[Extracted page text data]
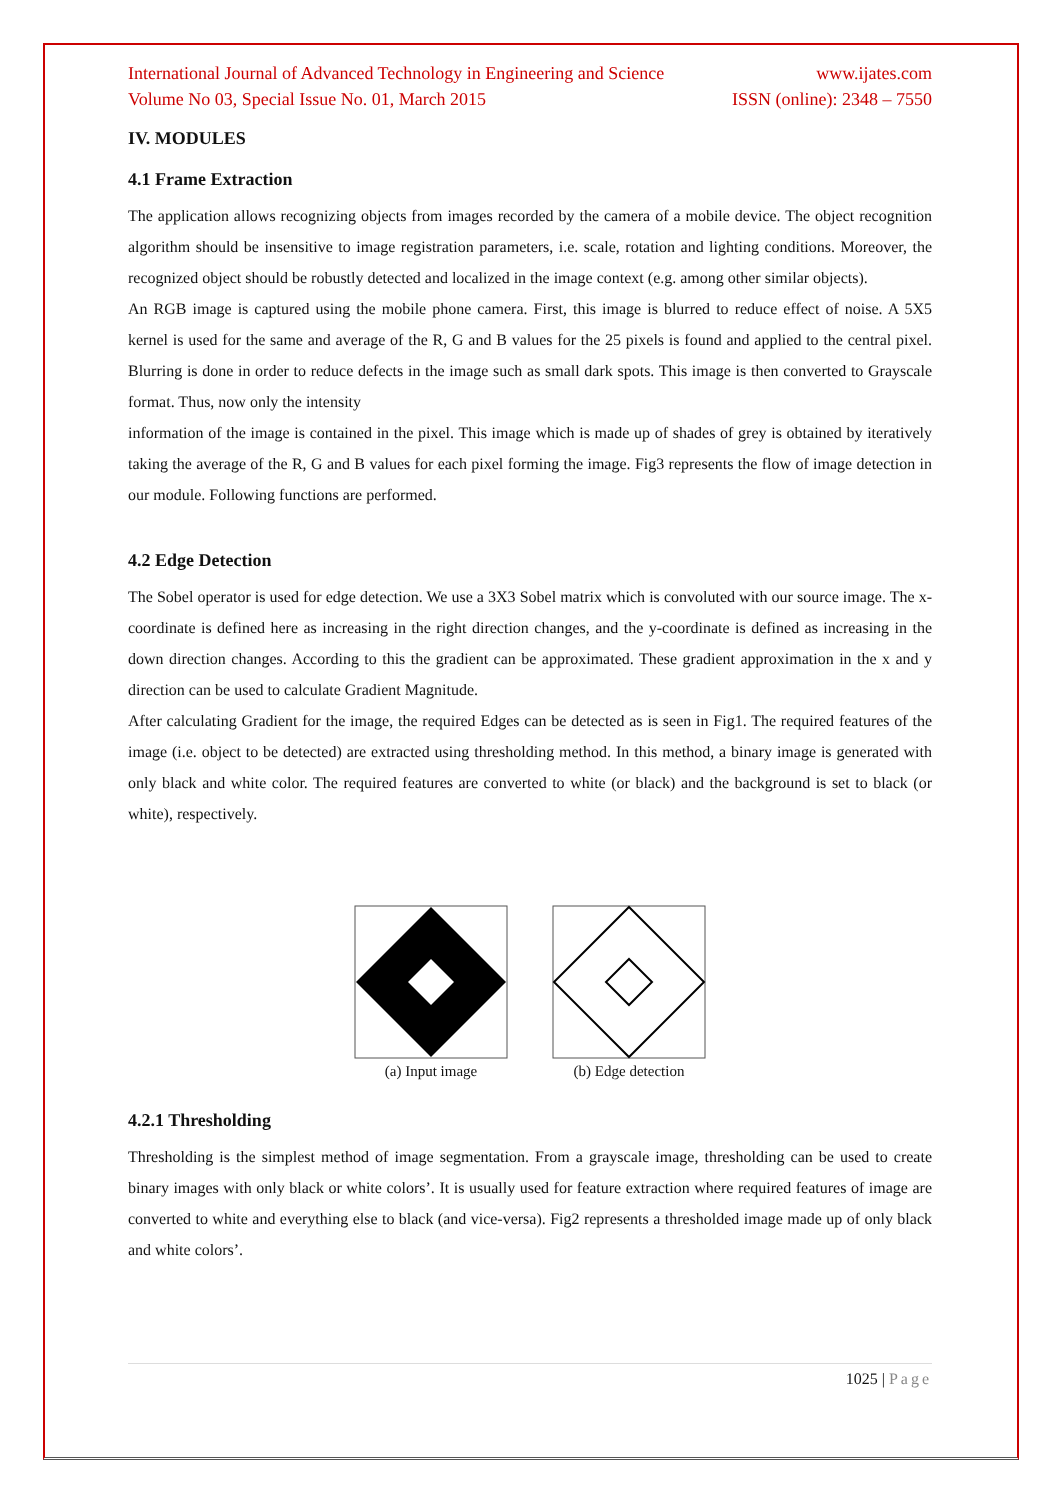International Journal of Advanced Technology in Engineering and Science www.ijates.com
Volume No 03, Special Issue No. 01, March 2015 ISSN (online): 2348 – 7550
IV. MODULES
4.1 Frame Extraction
The application allows recognizing objects from images recorded by the camera of a mobile device. The object recognition algorithm should be insensitive to image registration parameters, i.e. scale, rotation and lighting conditions. Moreover, the recognized object should be robustly detected and localized in the image context (e.g. among other similar objects).
An RGB image is captured using the mobile phone camera. First, this image is blurred to reduce effect of noise. A 5X5 kernel is used for the same and average of the R, G and B values for the 25 pixels is found and applied to the central pixel. Blurring is done in order to reduce defects in the image such as small dark spots. This image is then converted to Grayscale format. Thus, now only the intensity
information of the image is contained in the pixel. This image which is made up of shades of grey is obtained by iteratively taking the average of the R, G and B values for each pixel forming the image. Fig3 represents the flow of image detection in our module. Following functions are performed.
4.2 Edge Detection
The Sobel operator is used for edge detection. We use a 3X3 Sobel matrix which is convoluted with our source image. The x-coordinate is defined here as increasing in the right direction changes, and the y-coordinate is defined as increasing in the down direction changes. According to this the gradient can be approximated. These gradient approximation in the x and y direction can be used to calculate Gradient Magnitude.
After calculating Gradient for the image, the required Edges can be detected as is seen in Fig1. The required features of the image (i.e. object to be detected) are extracted using thresholding method. In this method, a binary image is generated with only black and white color. The required features are converted to white (or black) and the background is set to black (or white), respectively.
(a) Input image
(b) Edge detection
4.2.1 Thresholding
Thresholding is the simplest method of image segmentation. From a grayscale image, thresholding can be used to create binary images with only black or white colors’. It is usually used for feature extraction where required features of image are converted to white and everything else to black (and vice-versa). Fig2 represents a thresholded image made up of only black and white colors’.
1025 | Page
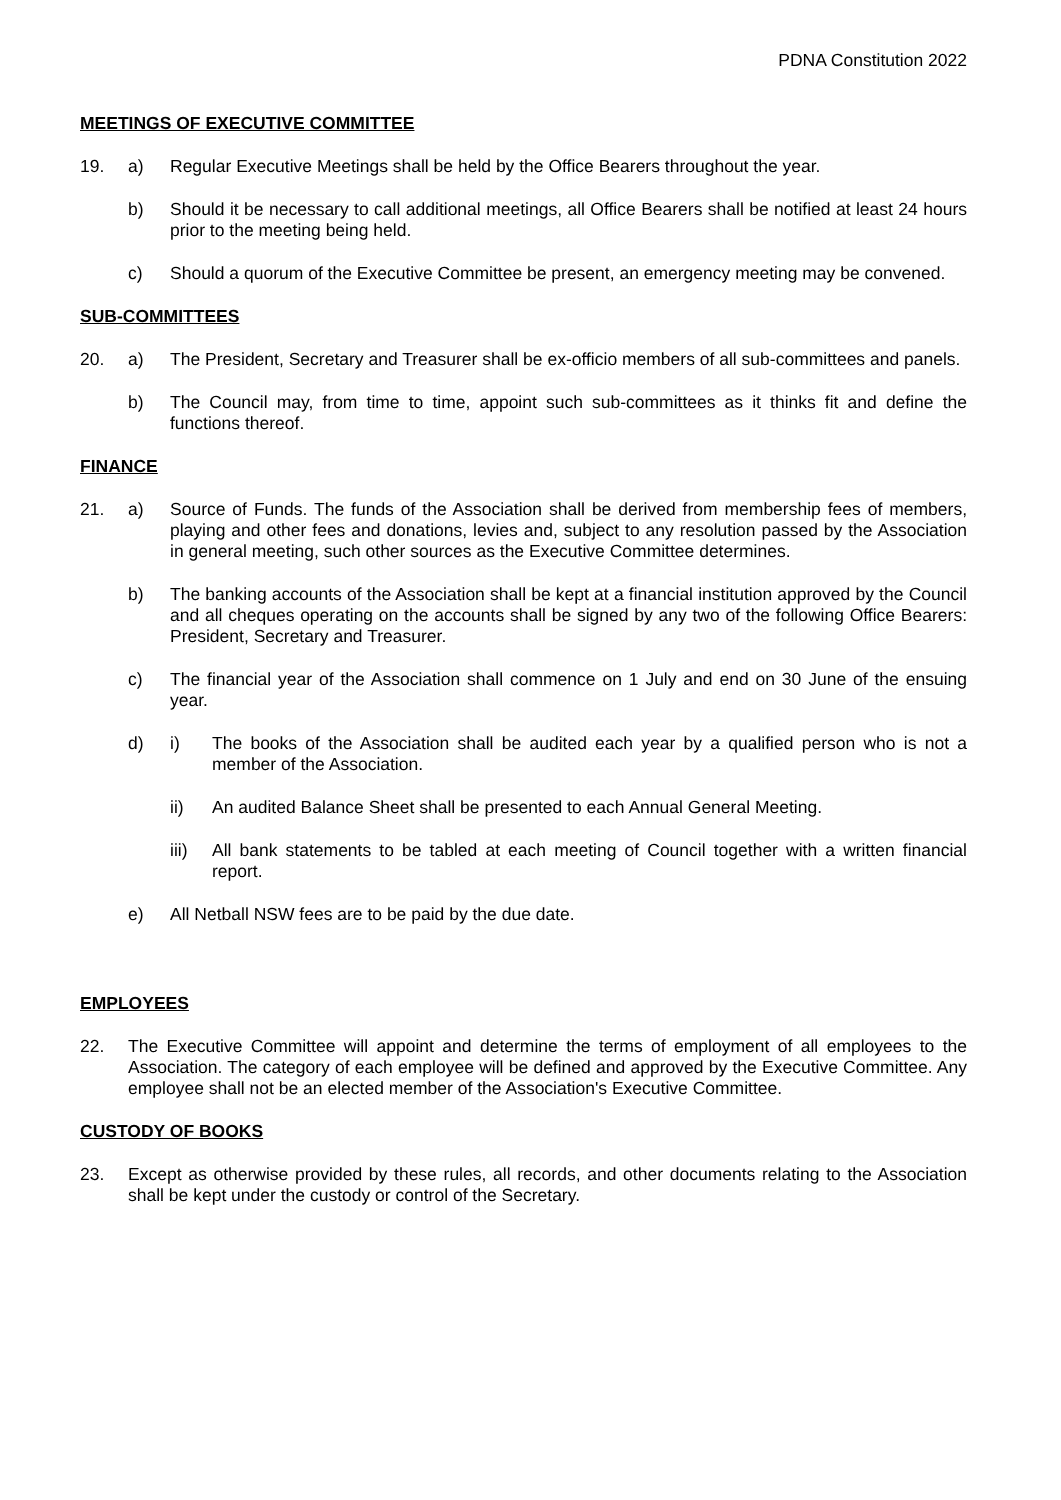PDNA Constitution 2022
MEETINGS OF EXECUTIVE COMMITTEE
19. a) Regular Executive Meetings shall be held by the Office Bearers throughout the year.
b) Should it be necessary to call additional meetings, all Office Bearers shall be notified at least 24 hours prior to the meeting being held.
c) Should a quorum of the Executive Committee be present, an emergency meeting may be convened.
SUB-COMMITTEES
20. a) The President, Secretary and Treasurer shall be ex-officio members of all sub-committees and panels.
b) The Council may, from time to time, appoint such sub-committees as it thinks fit and define the functions thereof.
FINANCE
21. a) Source of Funds. The funds of the Association shall be derived from membership fees of members, playing and other fees and donations, levies and, subject to any resolution passed by the Association in general meeting, such other sources as the Executive Committee determines.
b) The banking accounts of the Association shall be kept at a financial institution approved by the Council and all cheques operating on the accounts shall be signed by any two of the following Office Bearers: President, Secretary and Treasurer.
c) The financial year of the Association shall commence on 1 July and end on 30 June of the ensuing year.
d) i) The books of the Association shall be audited each year by a qualified person who is not a member of the Association.
ii) An audited Balance Sheet shall be presented to each Annual General Meeting.
iii) All bank statements to be tabled at each meeting of Council together with a written financial report.
e) All Netball NSW fees are to be paid by the due date.
EMPLOYEES
22. The Executive Committee will appoint and determine the terms of employment of all employees to the Association. The category of each employee will be defined and approved by the Executive Committee. Any employee shall not be an elected member of the Association's Executive Committee.
CUSTODY OF BOOKS
23. Except as otherwise provided by these rules, all records, and other documents relating to the Association shall be kept under the custody or control of the Secretary.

PROBLEM = Please copy the lines above from the line with "After calculating Gradient" up to and including the line with "4.2.1 Thresholding", exactly as written and with nothing else.

FINAL ANSWER =
After calculating Gradient for the image, the required Edges can be detected as is seen in Fig1. The required features of the image (i.e. object to be detected) are extracted using thresholding method. In this method, a binary image is generated with only black and white color. The required features are converted to white (or black) and the background is set to black (or white), respectively.
(a) Input image
(b) Edge detection
4.2.1 Thresholding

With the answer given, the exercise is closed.